◆ **Extracted text**
[SROA] Teach SROA how to much more intelligently handle split loads and

stores.

When there are accesses to an entire alloca with an integer

load or store as well as accesses to small pieces of the alloca, SROA

splits up the large integer accesses. In order to do that, it uses bit

math to merge the small accesses into large integers. While this is

effective, it produces insane IR that can cause significant problems in

the rest of the optimizer:

- It can cause load and store mismatches with GVN on the non-alloca side where we end up loading an i64 (or some such) rather than loading specific elements that are stored.
- We can't always get rid of the integer bit math, which is why we can't always fix the loads and stores to work well with GVN.
- This is especially bad when we have operations that mix poorly with integer bit math such as floating point operations.
- It will block things like the vectorizer which might be able to handle the scalar stores that underly the aggregate.

At the same time, we can't just directly split up these loads and stores

in all cases. If there is actual integer arithmetic involved on the

values, then using integer bit math is actually the perfect lowering

because we can often combine it heavily with the surrounding math.

The solution this patch provides is to find places where SROA is

partitioning aggregates into small elements, and look for splittable

loads and stores that it can split all the way to some other adjacent

load and store. These are uniformly the cases where failing to split the

loads and stores hurts the optimizer that I have seen, and I've looked

extensively at the code produced both from more and less aggressive

approaches to this problem.

However, it is quite tricky to actually do this in SROA. We may have

loads and stores to the same alloca, or other complex patterns that are

hard to handle. This complexity leads to the somewhat subtle algorithm

implemented here. We have to do this entire process as a separate pass

over the partitioning of the alloca, and split up all of the loads prior

to splitting the stores so that we can handle safely the cases of

overlapping, including partially overlapping, loads and stores to the

same alloca. We also have to reconstitute the post-split slice

configuration so we can avoid iterating again over all the alloca uses

(the slow part of SROA). But we also have to ensure that when we split

up loads and stores to *other* allocas, we *do* re-iterate over them in

SROA to adapt to the more refined partitioning now required.

With this, I actually think we can fix a long-standing TODO in SROA

where I avoided splitting as many loads and stores as probably should be

splittable. This limitation historically mitigated the fallout of all

the bad things mentioned above. Now that we have more intelligent

handling, I plan to remove the FIXME and more aggressively mark integer

loads and stores as splittable. I'll do that in a follow-up patch to

help with bisecting any fallout.

◆ **Tasks to complete**
(a) From the SROA commit message, copy the passage from "- This is especially" up to and including "underly the aggregate.".
(b) According to the SROA commit message, why does the algorithm split up all of the loads before splitting the stores? Answer in one to three sentences.
(c) In the SROA commit message, which part of SROA is called the slow part?

◆ **Extracted information**
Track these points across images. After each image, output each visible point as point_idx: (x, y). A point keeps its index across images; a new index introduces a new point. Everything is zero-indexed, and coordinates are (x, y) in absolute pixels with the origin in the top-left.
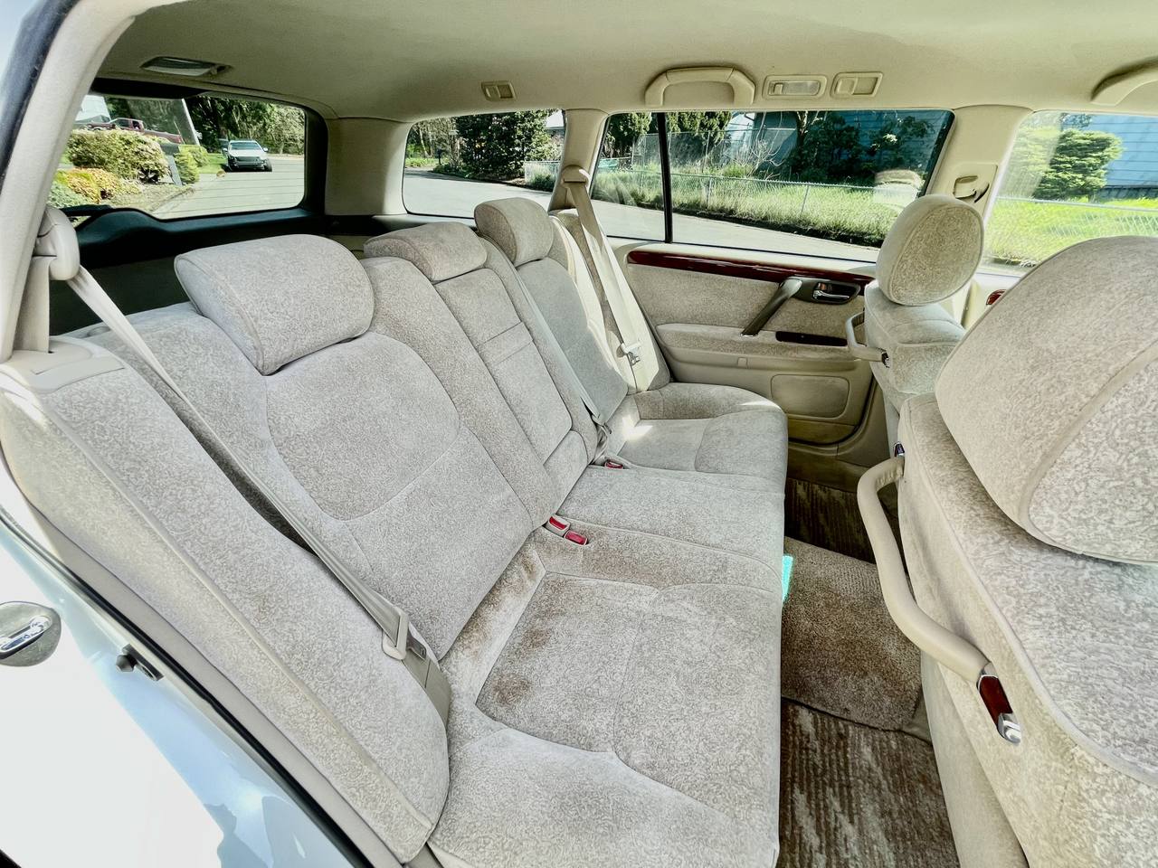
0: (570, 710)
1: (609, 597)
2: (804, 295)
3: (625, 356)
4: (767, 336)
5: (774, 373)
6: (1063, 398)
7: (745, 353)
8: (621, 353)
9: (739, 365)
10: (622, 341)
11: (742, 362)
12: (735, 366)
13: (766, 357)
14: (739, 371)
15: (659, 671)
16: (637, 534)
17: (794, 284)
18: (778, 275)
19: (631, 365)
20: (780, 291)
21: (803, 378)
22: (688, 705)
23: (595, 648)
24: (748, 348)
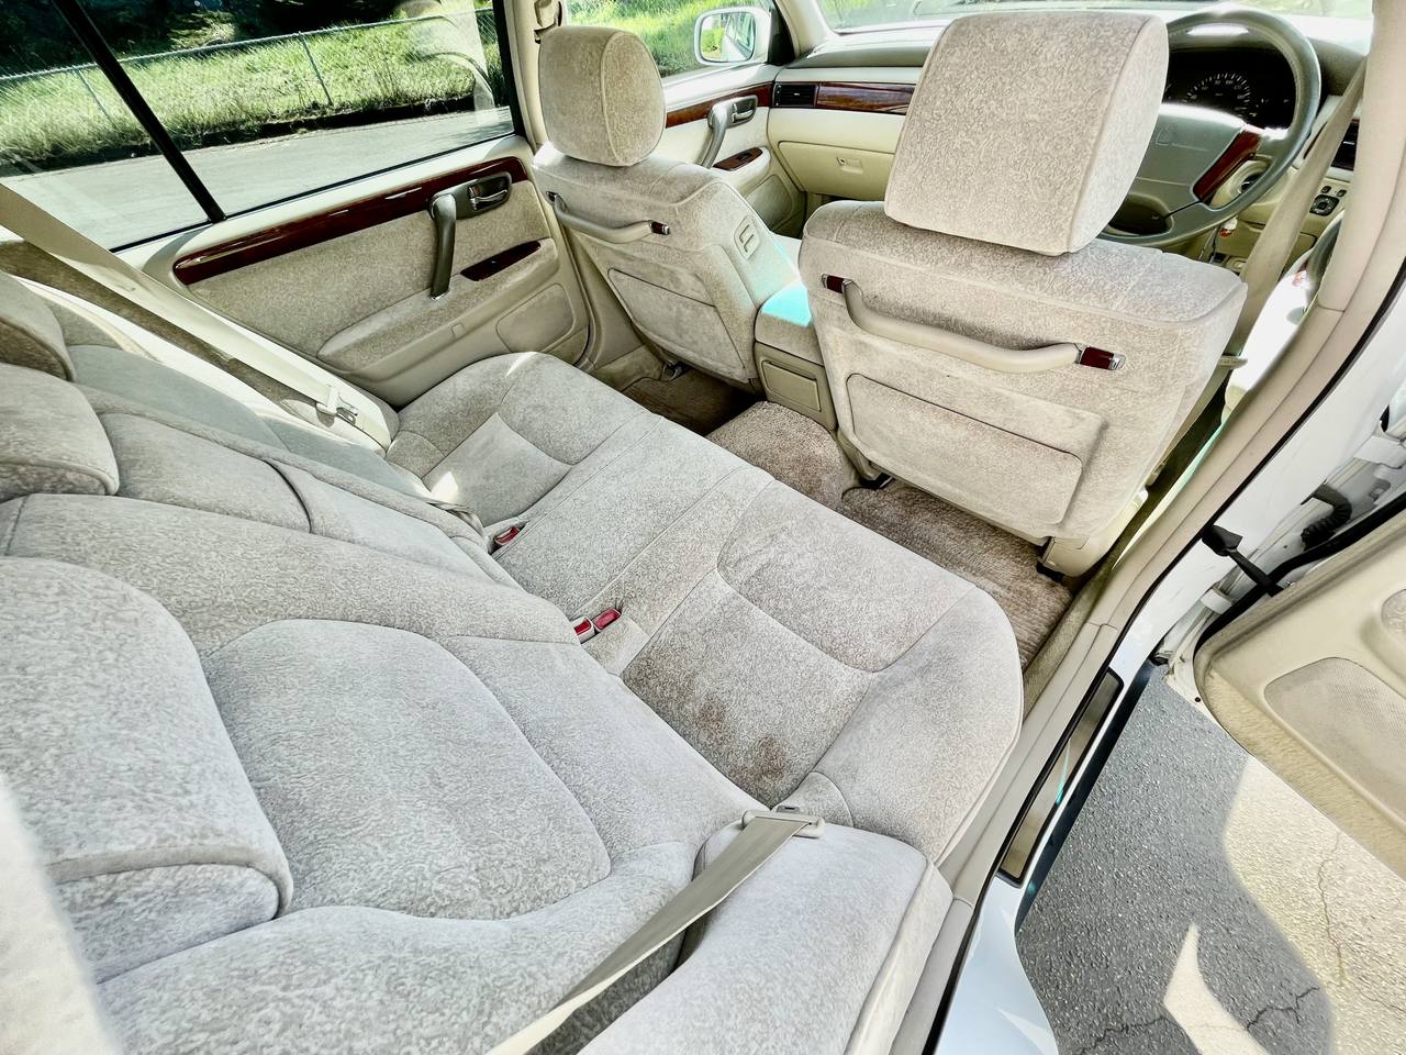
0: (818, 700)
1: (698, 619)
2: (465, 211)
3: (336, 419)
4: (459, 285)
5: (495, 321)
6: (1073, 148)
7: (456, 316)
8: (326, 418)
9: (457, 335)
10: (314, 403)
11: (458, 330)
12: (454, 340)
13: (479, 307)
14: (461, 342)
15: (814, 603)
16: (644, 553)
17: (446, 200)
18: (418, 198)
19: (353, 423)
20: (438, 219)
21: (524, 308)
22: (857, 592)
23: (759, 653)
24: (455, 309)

...

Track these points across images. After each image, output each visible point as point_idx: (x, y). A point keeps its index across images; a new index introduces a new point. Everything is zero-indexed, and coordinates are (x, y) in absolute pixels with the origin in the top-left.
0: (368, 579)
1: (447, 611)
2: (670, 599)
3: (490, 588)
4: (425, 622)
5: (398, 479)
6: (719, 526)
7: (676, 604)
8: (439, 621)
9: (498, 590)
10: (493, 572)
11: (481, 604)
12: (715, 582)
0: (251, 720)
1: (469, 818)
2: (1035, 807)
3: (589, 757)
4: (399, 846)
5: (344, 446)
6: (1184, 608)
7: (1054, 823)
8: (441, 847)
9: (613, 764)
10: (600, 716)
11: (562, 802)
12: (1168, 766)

* * *

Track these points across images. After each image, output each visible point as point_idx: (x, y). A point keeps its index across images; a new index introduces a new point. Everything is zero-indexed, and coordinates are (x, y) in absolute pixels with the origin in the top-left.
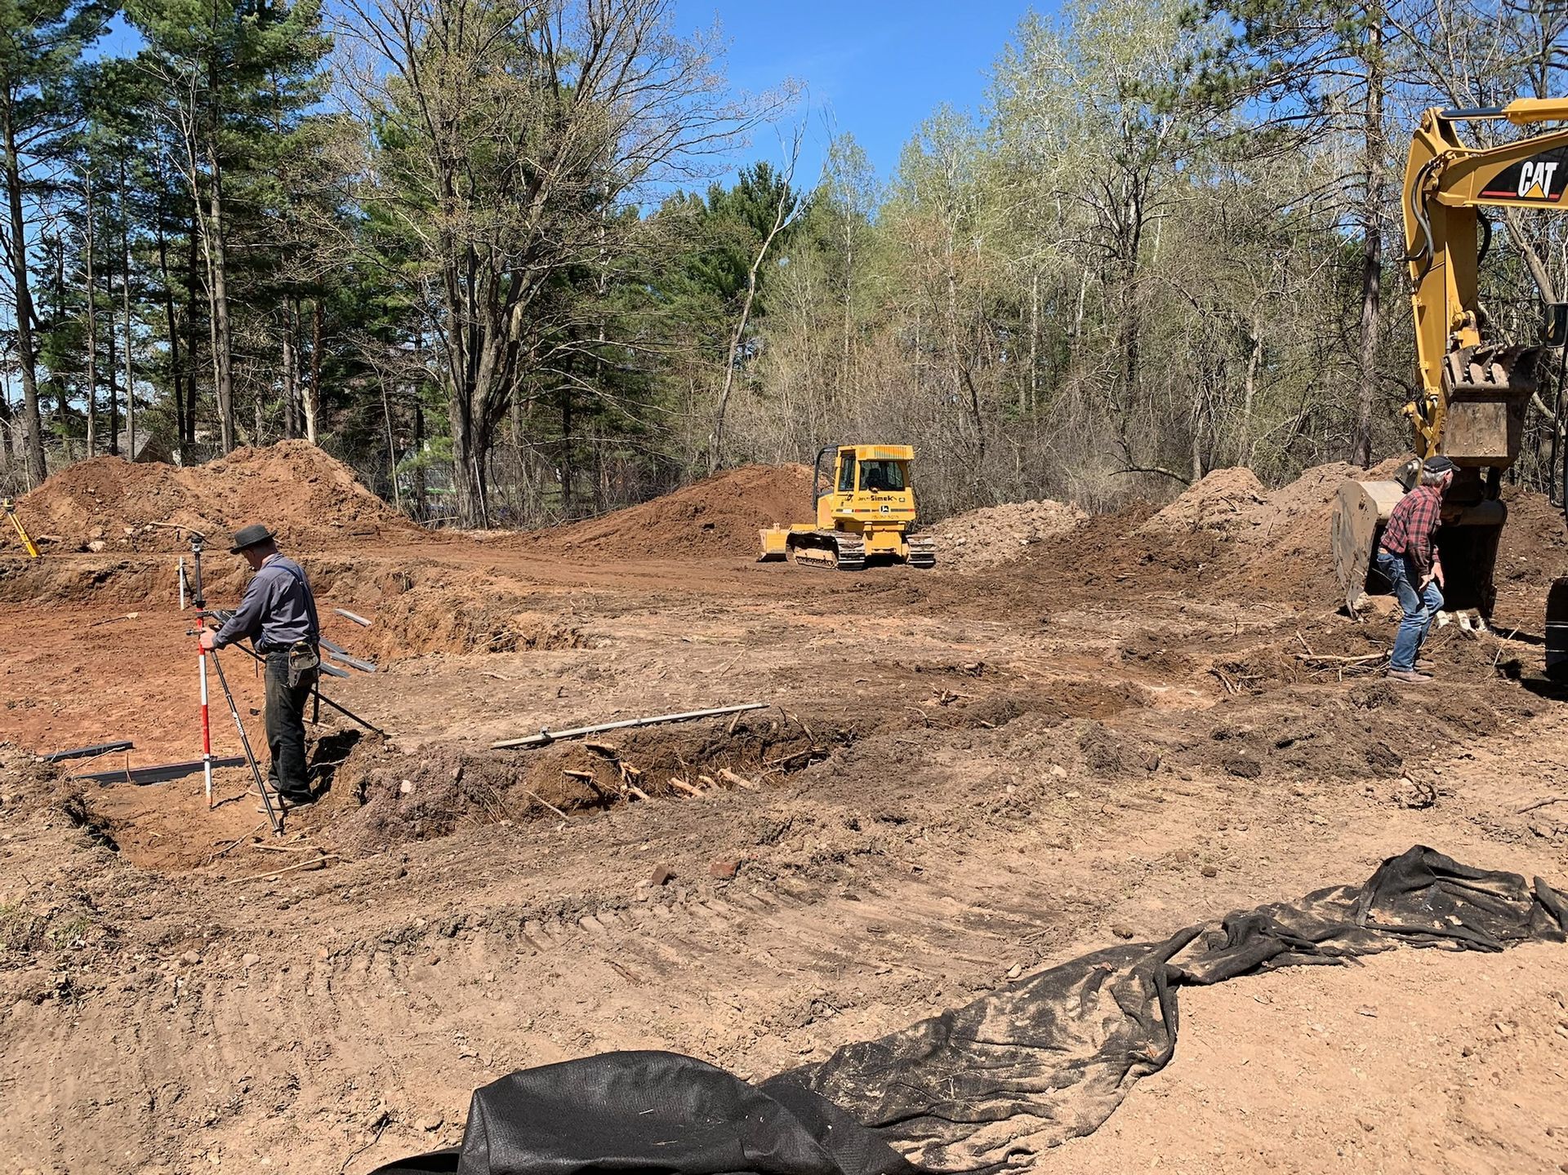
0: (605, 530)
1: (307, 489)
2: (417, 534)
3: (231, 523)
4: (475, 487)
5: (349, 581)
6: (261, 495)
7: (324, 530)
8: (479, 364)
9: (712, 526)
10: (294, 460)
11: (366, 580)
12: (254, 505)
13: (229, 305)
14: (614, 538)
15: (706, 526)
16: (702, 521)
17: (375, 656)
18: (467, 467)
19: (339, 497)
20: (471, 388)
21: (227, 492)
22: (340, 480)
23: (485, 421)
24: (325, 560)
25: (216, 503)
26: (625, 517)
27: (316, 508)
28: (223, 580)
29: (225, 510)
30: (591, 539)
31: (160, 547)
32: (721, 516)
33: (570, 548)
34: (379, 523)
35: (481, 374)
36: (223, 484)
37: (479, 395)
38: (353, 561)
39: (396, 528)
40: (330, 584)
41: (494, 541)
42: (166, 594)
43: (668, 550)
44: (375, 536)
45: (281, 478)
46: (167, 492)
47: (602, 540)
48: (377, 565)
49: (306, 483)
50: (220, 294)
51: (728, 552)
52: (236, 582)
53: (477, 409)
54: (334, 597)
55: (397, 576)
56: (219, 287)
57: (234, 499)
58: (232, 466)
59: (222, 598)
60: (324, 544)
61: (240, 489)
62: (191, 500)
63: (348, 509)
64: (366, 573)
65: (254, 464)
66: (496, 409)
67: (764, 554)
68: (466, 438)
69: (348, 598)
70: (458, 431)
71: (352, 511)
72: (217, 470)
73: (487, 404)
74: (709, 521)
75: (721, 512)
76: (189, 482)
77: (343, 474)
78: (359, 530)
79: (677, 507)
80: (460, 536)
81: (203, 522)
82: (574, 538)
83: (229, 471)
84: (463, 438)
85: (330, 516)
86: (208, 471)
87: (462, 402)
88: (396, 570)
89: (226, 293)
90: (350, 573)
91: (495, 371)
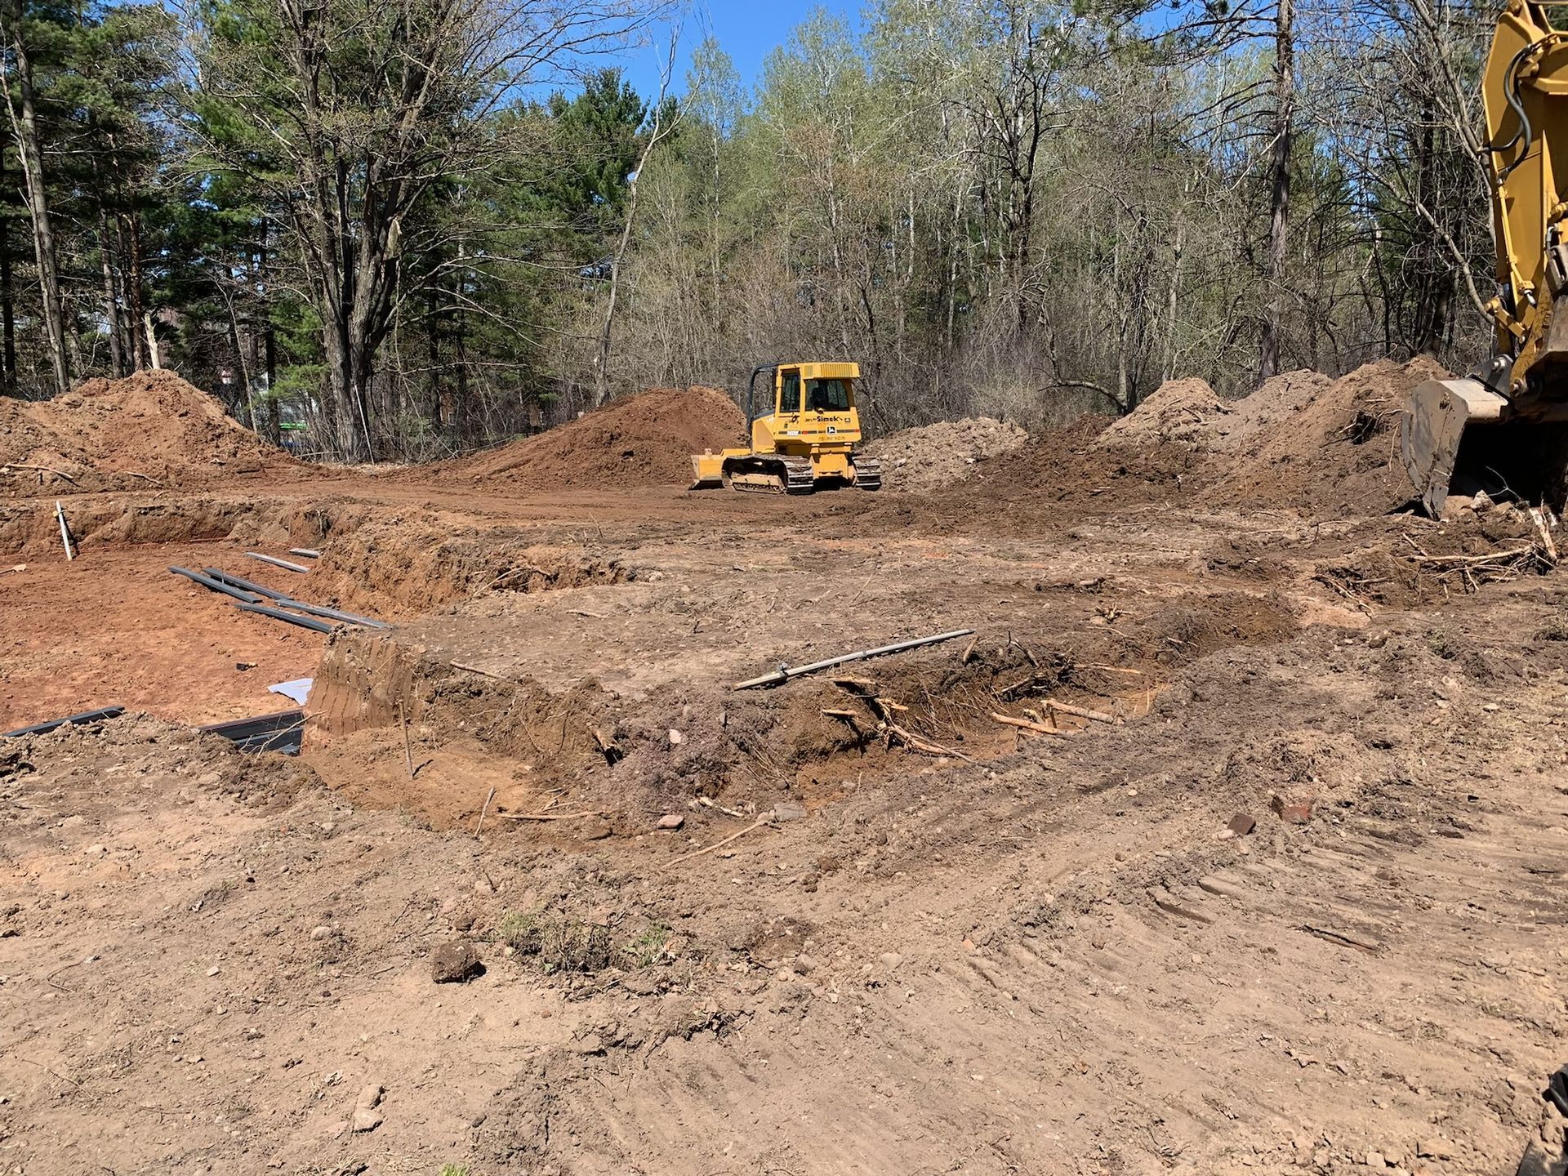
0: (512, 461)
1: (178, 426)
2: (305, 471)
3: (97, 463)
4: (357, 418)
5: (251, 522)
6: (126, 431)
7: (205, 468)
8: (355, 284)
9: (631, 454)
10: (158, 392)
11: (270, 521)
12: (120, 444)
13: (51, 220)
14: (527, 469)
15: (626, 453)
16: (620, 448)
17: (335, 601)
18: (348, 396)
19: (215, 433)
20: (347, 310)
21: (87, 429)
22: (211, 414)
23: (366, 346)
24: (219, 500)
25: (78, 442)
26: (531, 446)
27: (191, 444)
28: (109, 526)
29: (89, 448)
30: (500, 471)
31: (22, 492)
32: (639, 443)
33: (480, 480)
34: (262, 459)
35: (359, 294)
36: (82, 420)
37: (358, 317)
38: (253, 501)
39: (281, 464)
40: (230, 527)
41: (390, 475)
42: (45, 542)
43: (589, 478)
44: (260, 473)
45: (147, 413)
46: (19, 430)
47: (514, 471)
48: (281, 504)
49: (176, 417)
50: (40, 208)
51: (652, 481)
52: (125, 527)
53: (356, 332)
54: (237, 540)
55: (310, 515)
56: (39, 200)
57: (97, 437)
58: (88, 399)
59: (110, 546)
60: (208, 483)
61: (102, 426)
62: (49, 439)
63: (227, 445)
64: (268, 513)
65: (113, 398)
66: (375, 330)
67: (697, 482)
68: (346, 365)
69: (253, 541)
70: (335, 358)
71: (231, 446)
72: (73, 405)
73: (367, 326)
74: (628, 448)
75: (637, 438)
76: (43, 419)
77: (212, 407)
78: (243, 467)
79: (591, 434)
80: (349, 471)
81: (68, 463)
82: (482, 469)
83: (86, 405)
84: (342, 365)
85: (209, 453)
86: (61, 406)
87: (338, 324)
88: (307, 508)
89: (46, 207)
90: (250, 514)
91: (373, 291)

◆ **Set of answers**
(a)
- This is especially bad when we have operations that mix poorly with integer bit math such as floating point operations.
- It will block things like the vectorizer which might be able to handle the scalar stores that underly the aggregate.

(b) The loads are split before the stores so that SROA can safely handle overlapping loads and stores to the same alloca, including ones that only partially overlap. This is needed because the same alloca may have loads and stores, or other complex patterns that are hard to handle.

(c) Iterating over all the alloca uses.